On the other hand, we found that myopia and astigmatism were independently associated with poorer signal strength. Similarly, Hwang et al. (2012) investigated the effects of astigmatism induced by toric contact lenses on signal strength in Cirrus SD-OCT, and found that three dioptres of induced astigmatism corresponded to a decline in signal strength of 1.4 on average. In our univariate analysis, a similar estimate was found; three dioptres of astigmatism corresponded to a decline in signal strength of 1.2. However, on multivariable analysis, the independent effect of three dioptres of astigmatism corresponded to a decline of signal strength of only 0.4. In addition, compared to spherical refractive error, we observed that astigmatism had a larger effect on signal strength. Based on the effect sizes obtained from our models, in both optic disc cube and macular cube scans, myopia of -5D corresponded to an estimated decline of signal strength by 0.5 unit. In comparison, in both optic disc cube scans and macular cube scans, increase in degree of astigmatism of 3D and 4D, respectively, corresponded to a decline of signal strength by 0.5 unit. Taken together, these findings indicate that signal strength from SD-OCT scans is rather robust against refractive errors, with signal strength only substantially affected in the presence of very high myopia or high astigmatism.
In our study, posterior subcapsular and cortical cataracts were significantly associated with decreased signal strength in both optic disc cube and macular cube scans. In contrast, the presence of nuclear cataracts did not have a statistically significant effect on signal strength. Coincidentally, Velthoven et al. (2006) also reported that signal strength in eyes with predominantly nuclear cataracts tend to be higher than in eyes with predominantly posterior subcapsular or cortical cataracts. Overall, this suggests that removal of the posterior subcapsular and cortical cataract types may more likely lead to more significantly improved signal strength in SD-OCT scans, compared to removal of nuclear cataract types. In addition, this information also indicates that OCT scans should be repeated in patients after they undergo cataract removal surgery, and this is especially relevant amongst individuals with history of previous posterior subcapsular or cortical cataracts.

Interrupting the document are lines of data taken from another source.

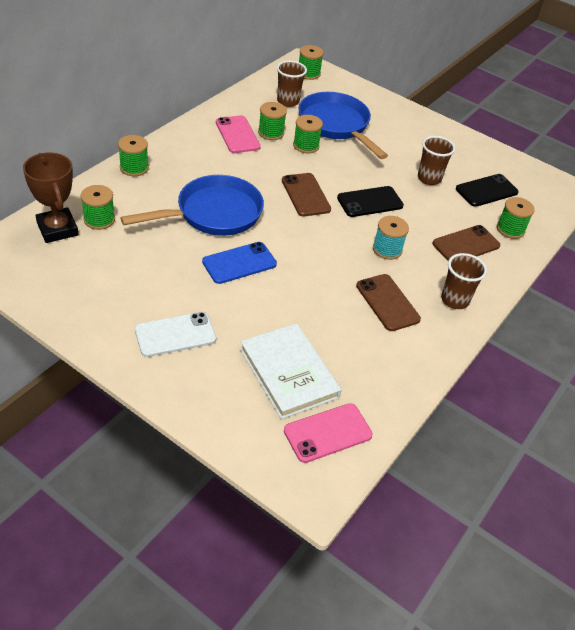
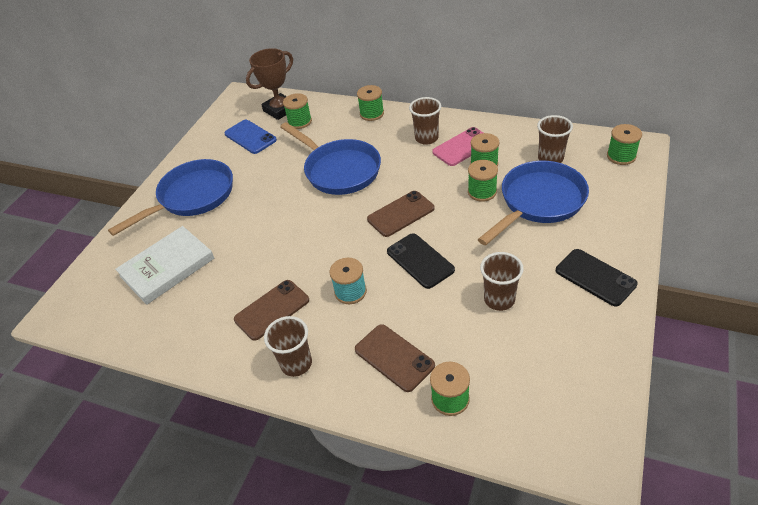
camera: 85 degrees right, 0 degrees up
white phone [135,312,216,357] -> blue pan [108,159,233,236]
blue phone [202,242,277,284] -> blue phone moved to [224,120,277,154]
pink phone [284,403,373,463] -> none
black phone [456,174,519,207] -> black phone moved to [556,249,638,307]
none -> brown cup [409,97,441,145]

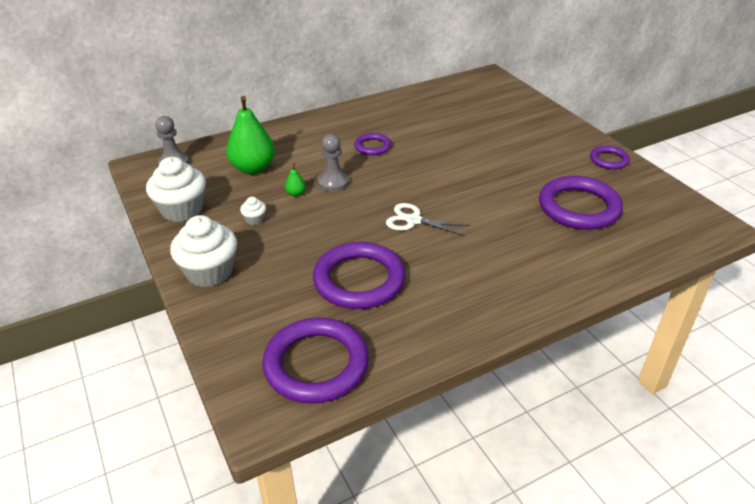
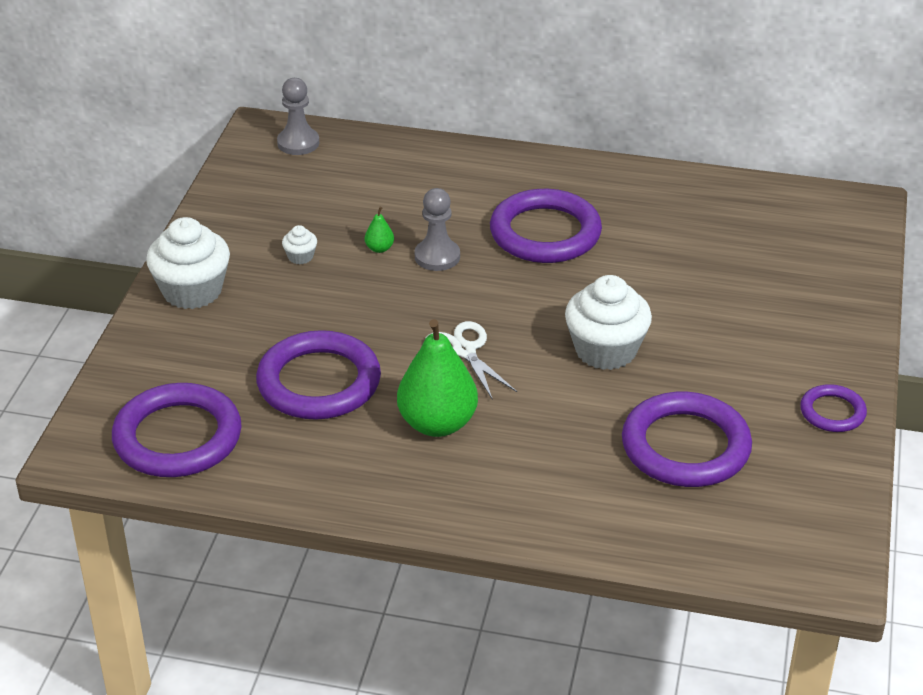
camera: 40 degrees right, 0 degrees up
white cupcake [146,157,206,222] -> white cupcake moved to [565,275,652,370]
green pear [226,96,275,174] -> green pear moved to [397,319,478,437]
purple ring [354,133,391,155] -> purple ring [490,189,602,263], size x1.93

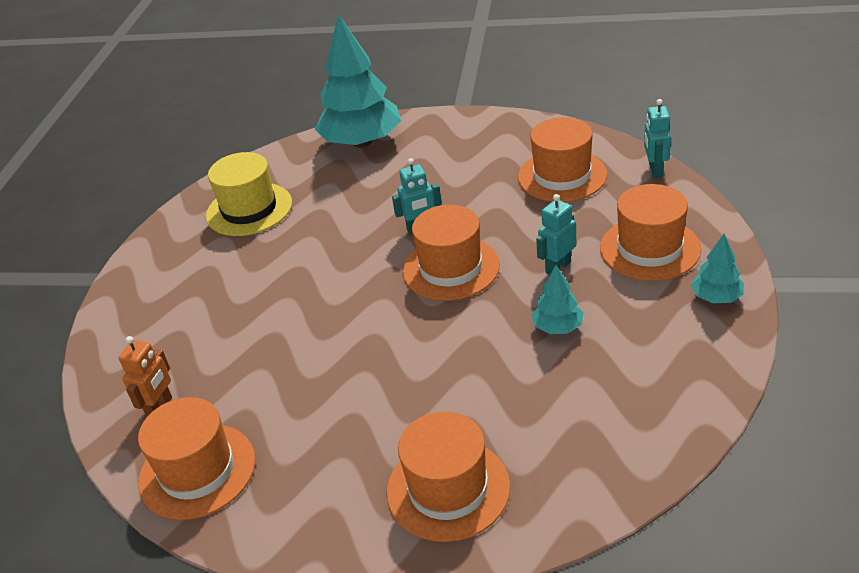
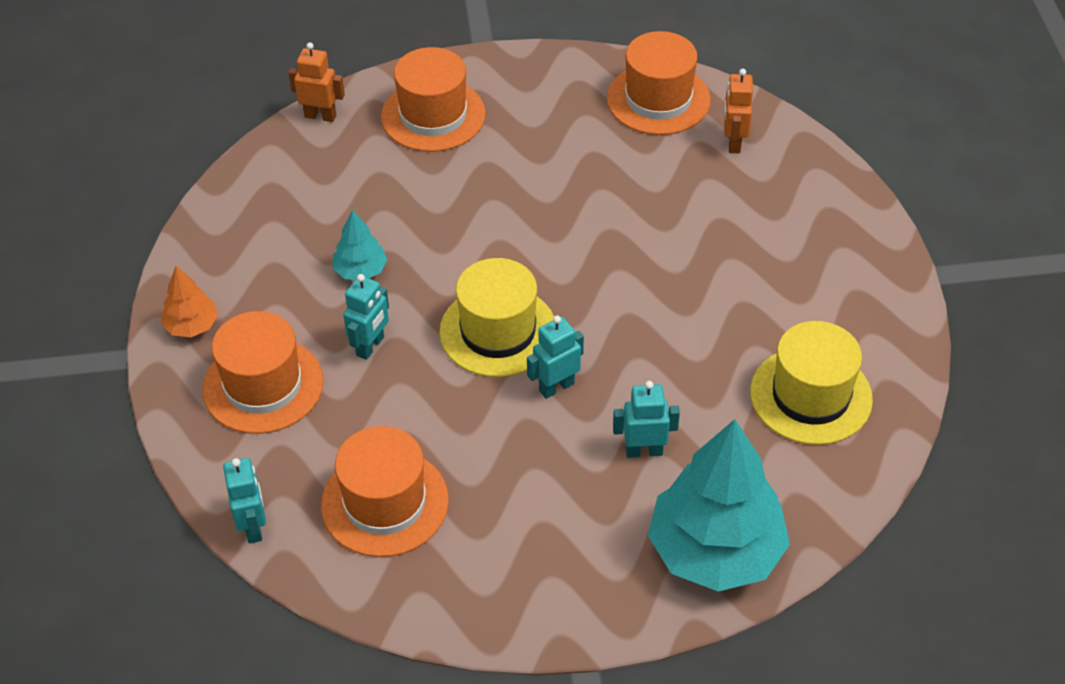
camera: 160 degrees right, 10 degrees up
orange hat [402,205,500,301] -> yellow hat [439,258,554,377]
turquoise tree [691,234,744,303] -> orange tree [161,266,218,337]
none -> orange robot [288,42,345,122]
none -> turquoise robot [613,381,680,458]

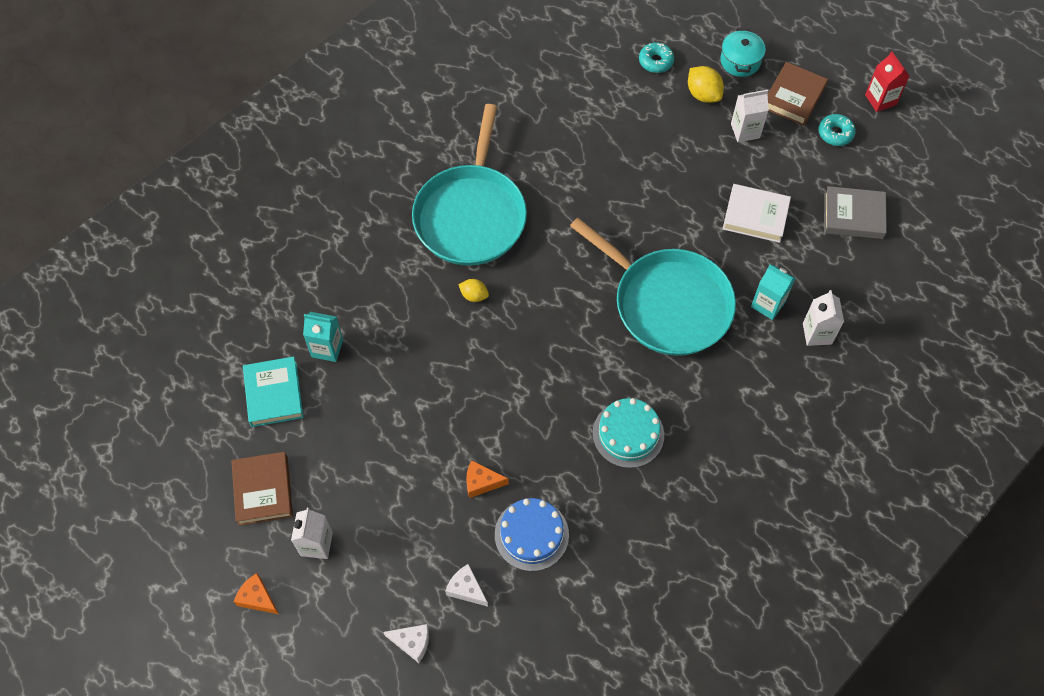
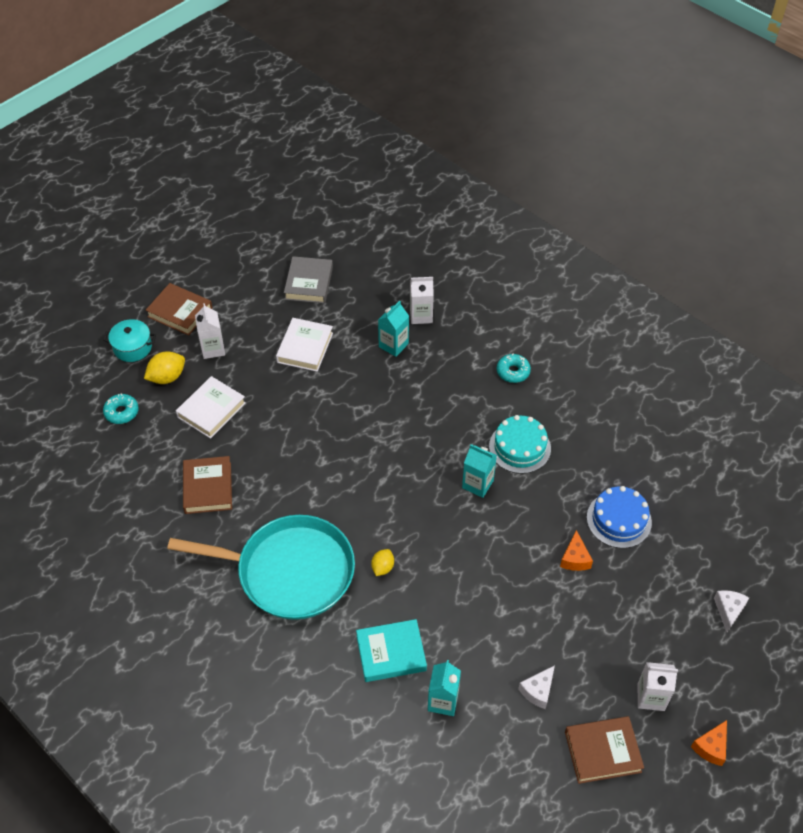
camera: 90 degrees left, 10 degrees down
turquoise book [243,356,303,427] -> turquoise book moved to [356,619,427,682]
white cheese [445,564,488,607] -> white cheese moved to [518,665,555,709]
turquoise pan [570,218,736,356] -> none
turquoise donut [818,114,856,146] -> turquoise donut moved to [497,354,531,383]
red carton [865,51,910,112] -> none
none -> white book [176,376,246,439]
none -> brown book [183,456,232,514]
none -> turquoise carton [462,444,497,498]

The strengths of this study include its large sample size. Furthermore, our study included comprehensive measurement of potential confounding factors which were taken into account in multivariable analysis. However, this study has limitations. The range of OCT scan signal strength obtained in our samples predominantly covers the range of 4–10, with few OCT scans with signal strength of three or below. Thus, our findings may have limited generalizability to scans of signal strength 3 or below. A few ocular factors that were previously reported to affect signal strength, such as corneal dryness and pupil size, were not included in our analysis due to the lack of availability of these data. It should also be highlighted that our findings are limited to the Cirrus OCT, and may not be entirely generalized to other commercially-available SD-OCT modalities.
In conclusion, we found that older age, poorer BCVA, greater myopia and presence of cortical and posterior subcapsular cataracts were associated with reduced signal strength in SD-OCT. This information is important in understanding the barriers to obtaining high-quality SD-OCT scans. This may also allow clinicians to better identify individuals who are more likely to have less reliable OCT measurements. Our results also show that SD-OCT signal strength is minimally affected by ocular factors; hence, reliable scans should be attainable from most patients, even those with nuclear cataracts or relatively severe refractive errors.